6. Mengabaikan kebersihan kulkas dan makanan kedaluwarsa
Kulkas yang tampak bersih dari luar belum tentu bebas bau. Sering kali, makanan kedaluwarsa, sayuran busuk, atau tumpahan saus menjadi sumber bau tak sedap yang tersembunyi.
Aroma dalam kulkas juga bisa keluar saat pintu dibuka, membuat seluruh dapur terpengaruh. Periksa isi kulkas secara rutin, buang makanan lama, dan bersihkan rak dengan campuran air hangat dan baking soda untuk menghilangkan bau.
7. Karpet atau sofa lembap yang jarang dijemur
Perabot berbahan kain, seperti sofa, karpet, atau kasur dapat menyerap bau dari udara, terutama jika dalam kondisi lembap. Kelembapan memicu pertumbuhan bakteri dan jamur kecil yang menghasilkan aroma apek.
Jemur karpet atau sofa portable secara berkala, atau gunakan vacuum cleaner dengan fitur penghilang debu dan bakteri untuk menjaga kebersihannya.
8. Sirkulasi udara yang buruk di dalam rumah
Rumah dengan ventilasi buruk cenderung memerangkap bau dari dapur, kamar mandi, dan perabot.
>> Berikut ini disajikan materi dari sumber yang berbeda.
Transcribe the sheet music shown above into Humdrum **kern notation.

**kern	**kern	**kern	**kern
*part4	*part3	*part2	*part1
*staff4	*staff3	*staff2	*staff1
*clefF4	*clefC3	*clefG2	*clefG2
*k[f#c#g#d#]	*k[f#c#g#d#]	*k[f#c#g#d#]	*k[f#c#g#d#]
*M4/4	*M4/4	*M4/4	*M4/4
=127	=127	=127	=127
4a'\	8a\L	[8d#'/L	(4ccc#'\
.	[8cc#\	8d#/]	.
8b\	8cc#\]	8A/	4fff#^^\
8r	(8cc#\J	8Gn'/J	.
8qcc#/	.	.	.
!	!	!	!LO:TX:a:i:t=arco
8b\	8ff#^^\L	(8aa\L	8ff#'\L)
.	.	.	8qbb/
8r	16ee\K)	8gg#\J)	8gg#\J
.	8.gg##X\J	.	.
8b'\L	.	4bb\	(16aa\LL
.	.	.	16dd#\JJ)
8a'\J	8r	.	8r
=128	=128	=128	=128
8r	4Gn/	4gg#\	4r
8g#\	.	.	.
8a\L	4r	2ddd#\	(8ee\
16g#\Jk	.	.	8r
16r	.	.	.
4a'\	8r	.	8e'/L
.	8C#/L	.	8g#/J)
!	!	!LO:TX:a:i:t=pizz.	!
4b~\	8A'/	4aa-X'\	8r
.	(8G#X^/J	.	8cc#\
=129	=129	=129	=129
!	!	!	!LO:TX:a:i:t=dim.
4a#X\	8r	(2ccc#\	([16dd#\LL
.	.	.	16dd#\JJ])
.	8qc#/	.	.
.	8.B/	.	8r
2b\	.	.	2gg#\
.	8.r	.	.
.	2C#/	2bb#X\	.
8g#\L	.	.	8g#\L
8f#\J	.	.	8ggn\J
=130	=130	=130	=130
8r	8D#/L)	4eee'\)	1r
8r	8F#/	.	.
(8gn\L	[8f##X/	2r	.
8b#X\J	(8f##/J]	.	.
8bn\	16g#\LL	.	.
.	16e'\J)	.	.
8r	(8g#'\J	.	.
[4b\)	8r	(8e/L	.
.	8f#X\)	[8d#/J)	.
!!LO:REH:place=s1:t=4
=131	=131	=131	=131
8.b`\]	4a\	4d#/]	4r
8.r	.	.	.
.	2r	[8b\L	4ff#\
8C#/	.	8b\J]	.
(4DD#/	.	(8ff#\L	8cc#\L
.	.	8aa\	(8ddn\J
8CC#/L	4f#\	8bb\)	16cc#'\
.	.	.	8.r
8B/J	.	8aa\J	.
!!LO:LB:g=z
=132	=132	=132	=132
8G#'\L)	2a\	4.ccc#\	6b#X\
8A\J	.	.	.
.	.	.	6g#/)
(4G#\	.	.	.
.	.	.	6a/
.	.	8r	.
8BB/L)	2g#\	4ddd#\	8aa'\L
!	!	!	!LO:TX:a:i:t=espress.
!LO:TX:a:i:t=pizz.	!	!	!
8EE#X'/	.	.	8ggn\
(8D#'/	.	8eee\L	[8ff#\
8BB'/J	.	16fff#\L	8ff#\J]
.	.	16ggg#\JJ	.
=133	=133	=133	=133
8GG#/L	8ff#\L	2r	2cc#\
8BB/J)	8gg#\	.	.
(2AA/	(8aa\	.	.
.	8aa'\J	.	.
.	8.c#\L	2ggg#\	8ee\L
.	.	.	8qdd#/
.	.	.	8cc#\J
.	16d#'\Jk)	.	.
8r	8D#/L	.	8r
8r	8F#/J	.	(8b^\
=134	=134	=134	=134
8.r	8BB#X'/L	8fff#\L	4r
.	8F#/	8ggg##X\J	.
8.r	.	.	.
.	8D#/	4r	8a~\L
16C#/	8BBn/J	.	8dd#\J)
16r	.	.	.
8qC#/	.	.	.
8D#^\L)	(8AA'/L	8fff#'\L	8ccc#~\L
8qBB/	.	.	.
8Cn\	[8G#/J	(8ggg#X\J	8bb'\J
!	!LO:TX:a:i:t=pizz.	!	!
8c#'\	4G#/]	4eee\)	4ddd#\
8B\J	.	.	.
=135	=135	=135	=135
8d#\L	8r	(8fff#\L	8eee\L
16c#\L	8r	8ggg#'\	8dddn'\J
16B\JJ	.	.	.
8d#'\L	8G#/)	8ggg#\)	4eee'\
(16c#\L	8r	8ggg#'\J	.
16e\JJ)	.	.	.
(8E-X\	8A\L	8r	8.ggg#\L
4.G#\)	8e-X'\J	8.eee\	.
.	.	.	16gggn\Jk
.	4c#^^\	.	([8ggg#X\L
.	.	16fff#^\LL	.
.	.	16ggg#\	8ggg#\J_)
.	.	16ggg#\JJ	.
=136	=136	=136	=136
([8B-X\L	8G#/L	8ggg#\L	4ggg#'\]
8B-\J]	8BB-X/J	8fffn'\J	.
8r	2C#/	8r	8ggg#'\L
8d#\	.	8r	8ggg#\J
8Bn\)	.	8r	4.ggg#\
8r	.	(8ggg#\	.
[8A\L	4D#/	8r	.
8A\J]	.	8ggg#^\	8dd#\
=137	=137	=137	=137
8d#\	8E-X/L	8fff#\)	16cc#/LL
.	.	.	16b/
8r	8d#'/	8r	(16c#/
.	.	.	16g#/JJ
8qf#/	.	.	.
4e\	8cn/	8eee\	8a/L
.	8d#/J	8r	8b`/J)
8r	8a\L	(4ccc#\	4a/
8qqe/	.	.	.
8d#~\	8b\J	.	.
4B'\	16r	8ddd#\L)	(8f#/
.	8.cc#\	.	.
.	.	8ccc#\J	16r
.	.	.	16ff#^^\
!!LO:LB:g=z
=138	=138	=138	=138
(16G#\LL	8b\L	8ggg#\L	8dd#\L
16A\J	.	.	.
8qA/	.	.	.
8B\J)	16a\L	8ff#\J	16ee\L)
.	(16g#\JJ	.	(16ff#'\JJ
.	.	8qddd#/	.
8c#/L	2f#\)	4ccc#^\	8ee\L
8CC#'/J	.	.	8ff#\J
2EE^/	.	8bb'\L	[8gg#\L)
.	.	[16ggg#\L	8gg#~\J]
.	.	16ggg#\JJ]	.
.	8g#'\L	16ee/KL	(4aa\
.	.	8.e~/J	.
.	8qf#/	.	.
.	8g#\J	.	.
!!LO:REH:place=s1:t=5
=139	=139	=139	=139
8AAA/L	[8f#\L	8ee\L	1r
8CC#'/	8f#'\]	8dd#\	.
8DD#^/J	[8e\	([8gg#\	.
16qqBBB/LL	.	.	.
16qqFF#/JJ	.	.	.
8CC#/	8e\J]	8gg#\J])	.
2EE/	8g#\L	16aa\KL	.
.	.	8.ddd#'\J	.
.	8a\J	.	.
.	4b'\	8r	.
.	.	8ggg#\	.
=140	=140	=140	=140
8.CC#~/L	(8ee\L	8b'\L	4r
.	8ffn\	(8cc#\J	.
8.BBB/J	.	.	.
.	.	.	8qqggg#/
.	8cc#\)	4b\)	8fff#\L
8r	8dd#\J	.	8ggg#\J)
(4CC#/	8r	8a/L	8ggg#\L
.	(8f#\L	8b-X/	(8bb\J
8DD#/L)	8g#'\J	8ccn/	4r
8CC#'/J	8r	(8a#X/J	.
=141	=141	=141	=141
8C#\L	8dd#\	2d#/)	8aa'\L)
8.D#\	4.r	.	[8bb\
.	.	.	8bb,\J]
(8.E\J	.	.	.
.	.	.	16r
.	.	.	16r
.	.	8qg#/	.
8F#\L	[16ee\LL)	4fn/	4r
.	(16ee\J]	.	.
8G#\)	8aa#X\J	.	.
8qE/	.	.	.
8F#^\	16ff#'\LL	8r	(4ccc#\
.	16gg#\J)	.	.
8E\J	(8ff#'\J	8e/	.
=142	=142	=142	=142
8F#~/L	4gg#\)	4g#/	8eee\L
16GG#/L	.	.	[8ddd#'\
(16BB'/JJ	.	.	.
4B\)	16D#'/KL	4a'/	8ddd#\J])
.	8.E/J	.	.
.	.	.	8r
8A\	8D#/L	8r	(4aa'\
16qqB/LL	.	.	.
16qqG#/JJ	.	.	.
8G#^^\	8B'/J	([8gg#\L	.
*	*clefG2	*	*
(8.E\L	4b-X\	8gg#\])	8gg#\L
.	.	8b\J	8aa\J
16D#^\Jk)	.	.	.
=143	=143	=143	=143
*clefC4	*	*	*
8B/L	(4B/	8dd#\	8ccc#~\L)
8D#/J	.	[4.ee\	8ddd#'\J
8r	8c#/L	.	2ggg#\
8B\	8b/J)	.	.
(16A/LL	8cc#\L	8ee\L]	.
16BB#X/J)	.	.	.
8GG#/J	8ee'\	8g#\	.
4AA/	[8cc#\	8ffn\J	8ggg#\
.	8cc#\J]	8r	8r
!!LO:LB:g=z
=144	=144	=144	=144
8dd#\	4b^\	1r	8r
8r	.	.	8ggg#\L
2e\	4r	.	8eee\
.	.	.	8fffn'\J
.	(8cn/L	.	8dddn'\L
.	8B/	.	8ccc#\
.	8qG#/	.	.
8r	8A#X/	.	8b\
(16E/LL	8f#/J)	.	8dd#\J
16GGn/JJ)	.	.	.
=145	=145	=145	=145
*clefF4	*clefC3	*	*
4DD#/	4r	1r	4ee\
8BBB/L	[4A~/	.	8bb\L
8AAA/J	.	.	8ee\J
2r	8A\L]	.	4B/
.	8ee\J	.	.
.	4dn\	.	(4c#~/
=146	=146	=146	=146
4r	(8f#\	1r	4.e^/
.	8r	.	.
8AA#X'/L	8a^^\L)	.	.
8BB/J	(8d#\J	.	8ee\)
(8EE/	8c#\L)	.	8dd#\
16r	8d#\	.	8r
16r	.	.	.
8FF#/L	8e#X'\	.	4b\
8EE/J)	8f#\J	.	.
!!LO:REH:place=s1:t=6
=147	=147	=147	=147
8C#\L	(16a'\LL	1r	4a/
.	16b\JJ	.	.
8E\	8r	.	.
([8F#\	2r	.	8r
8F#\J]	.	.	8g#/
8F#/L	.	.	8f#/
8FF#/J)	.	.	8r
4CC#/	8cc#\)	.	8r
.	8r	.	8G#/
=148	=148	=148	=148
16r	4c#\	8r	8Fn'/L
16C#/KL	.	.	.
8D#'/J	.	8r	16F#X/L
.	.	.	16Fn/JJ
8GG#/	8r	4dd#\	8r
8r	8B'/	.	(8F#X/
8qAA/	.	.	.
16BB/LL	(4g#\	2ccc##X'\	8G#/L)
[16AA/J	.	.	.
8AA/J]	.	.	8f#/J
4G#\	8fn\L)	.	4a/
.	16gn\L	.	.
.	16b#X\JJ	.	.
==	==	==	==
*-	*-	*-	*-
Udara yang tidak bergerak juga membuat kelembapan meningkat sehingga aroma apek lebih mudah muncul.
Buka jendela setiap pagi, gunakan exhaust fan, atau tambahkan tanaman penyaring udara untuk membantu memperbaiki sirkulasi.
Menjaga rumah tetap wangi tidak hanya soal pembersihan besar setiap minggu, tetapi juga dipengaruhi kebiasaan harian yang sering dilakukan tanpa sadar.
Dengan menghindari kebiasaan, seperti meninggalkan pakaian basah di mesin cuci, menumpuk piring kotor, jarang membersihkan tong sampah, hingga memperhatikan filter AC dan sirkulasi udara, kualitas lingkungan rumah dapat meningkat drastis.